Figure 3. Expression of BET proteins is elevated in SPOP mutant-expressing prostate cancer cells and patient specimens

a, Western blot of WCL and co-IP samples of anti-FLAG antibody from 293T cells transfected with indicated Myc- or FLAG-tagged plasmids and treated with 20 μM MG132 for 8 h. b, Western blot of the products of in vivo ubiquitination assay from 293T cells transfected with indicated Myc- or FLAG-tagged plasmids and treated with 20 μM MG132 for 8 h. c, Western blot of indicated proteins in WCL of C4-2 cells infected with lentivirus expressing empty vector (EV), wild-type (WT) or mutated SPOP. d and e, Representative images of BRD2/3/4 IHC in SPOP-WT and -mutated (MUT) prostate cancer tissues (d). The quantitative data of BRD2/3/4 staining are shown in (e). Statistical significance was determined by Wilcoxon rank sum test.

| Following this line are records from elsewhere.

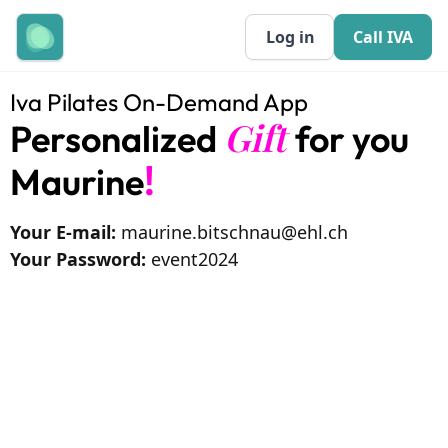
Log in
Call IVA
Iva Pilates On-Demand App
Gift
Personalized
for you
!
Maurine
Your E-mail:
maurine.bitschnau@ehl.ch
Your Password:
event2024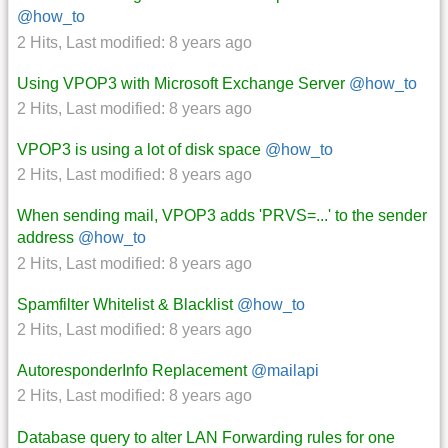
@how_to
2 Hits
,
Last modified:
8 years ago
Using VPOP3 with Microsoft Exchange Server
@how_to
2 Hits
,
Last modified:
8 years ago
VPOP3 is using a lot of disk space
@how_to
2 Hits
,
Last modified:
8 years ago
When sending mail, VPOP3 adds 'PRVS=...' to the sender
address
@how_to
2 Hits
,
Last modified:
8 years ago
Spamfilter Whitelist & Blacklist
@how_to
2 Hits
,
Last modified:
8 years ago
AutoresponderInfo Replacement
@mailapi
2 Hits
,
Last modified:
8 years ago
Database query to alter LAN Forwarding rules for one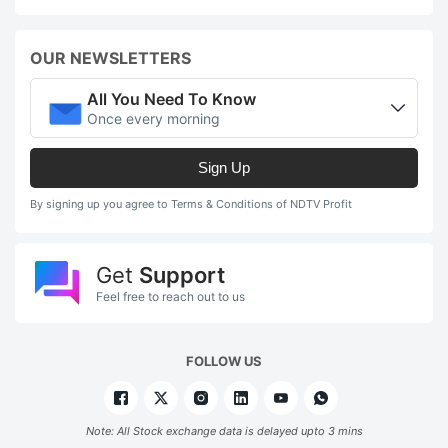
OUR NEWSLETTERS
All You Need To Know
Once every morning
Sign Up
By signing up you agree to Terms & Conditions of NDTV Profit
Get
Support
Feel free to reach out to us
FOLLOW US
Note: All Stock exchange data is delayed upto 3 mins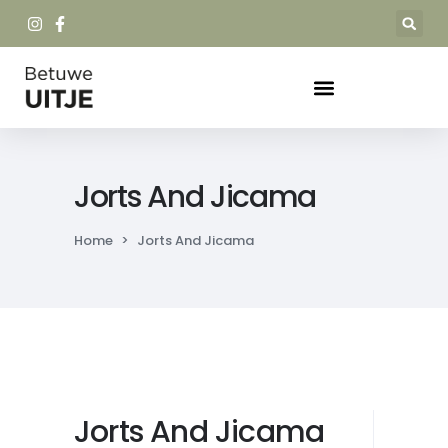
Jorts And Jicama
Home
>
Jorts And Jicama
Jorts And Jicama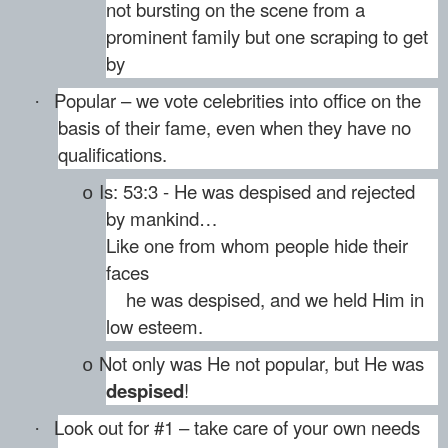
not bursting on the scene from a
prominent family but one scraping to get
by
Popular – we vote celebrities into office on the
·
basis of their fame, even when they have no
qualifications.
Is: 53:3 - He was despised and rejected
o
by mankind…
Like one from whom people hide their
faces
he was despised, and we held Him in
low esteem.
Not only was He not popular, but He was
o
despised
!
Look out for #1 – take care of your own needs
·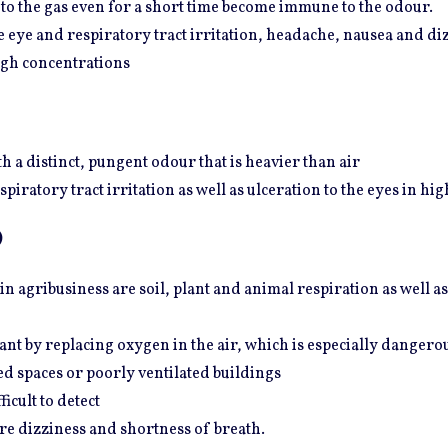
o the gas even for a short time become immune to the odour.
eye and respiratory tract irritation, headache, nausea and diz
igh concentrations
h a distinct, pungent odour that is heavier than air
piratory tract irritation as well as ulceration to the eyes in hi
)
 agribusiness are soil, plant and animal respiration as well as
iant by replacing oxygen in the air, which is especially danger
ed spaces or poorly ventilated buildings
icult to detect
e dizziness and shortness of breath.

Figure 4. Mechanism of BET inhibitor resistance in SPOP-mutated prostate cancer cells

a, Western blot of indicated proteins including p-AKT (Ser473) and p-S6K (Thr389) in C4-2 cells infected with lentivirus expressing empty vector (EV) or SPOP-F133V mutant in combination with control shRNA (shC) or BRD2/3/4-specific shRNAs. Cells were treated with or without JQ1 (1 μM) for 24 h before harvested. Asterisk in red indicates exogenous SPOP-F133V mutant. b, C4-2 cells infected with lentivirus as in (a) were implanted subcutaneously in mice (n = 6/group). When tumors reached a size of approximately 100 mm³, xenografted mice were treated with vehicle or JQ1 (50 mg/kg) 5 days a week. Tumors were measured by caliper twice a week. Data are shown as means ± SD. Statistical significance was determined by two-tailed Student’s t-test for tumors at day 21 of drug treatment. c, Image of tumors isolated from each group of mice at day 21 of drug treatment as shown in (b). d, Heat map of RNA-seq data shows expression of a cluster of genes (n = 1,017) in C4-2 cells infected with lentivirus expressing EV or F133V and treated with or without JQ1 (1 μM) for 24 h. e, Heat map showing expression of 129 genes associated with JQ1 resistance was upregulated in SPOP-mutated (MUT) prostate tumors compared to SPOP-WT tumors in the TCGA cohort. f, Venn diagram shows that JQ1-resistant genes upregulated in SPOP-mutated prostate tumors significantly overlapped with the common BRD4 target genes of SPOP F133V and HA-BRD4 overexpressed (OE) in C4-2 cells (P = 9.407e-12, Permutation test). g, UCSC genome browser screen shots showing BRD4 ChIP-seq signal profiles in the RAC1 gene locus in C4-2 cells expressing EV, F133V or HA-BRD4 treated with DMSO or JQ1 (1 μM) for 24 h. H3K4me3 ChIP-seq was acquired from LNCaP cells as reported previously. h, C4-2 cells infected with lentivirus as in (a) were implanted subcutaneously in mice (n = 6/group). When tumors reached a size of approximately 100 mm³, xenografted mice were treated with vehicle, JQ1 (50 mg/kg) or GDC-0068 (100 mg/kg) individually or in combination 5 days a week. Tumors were measured by caliper twice a week. Data are shown as means ± SD. Statistical significance was determined by two-tailed Student’s t-test for tumors at day 21 of drug treatment. i, Image of tumors isolated from each group of mice at day 21 of drug treatment as shown in (h).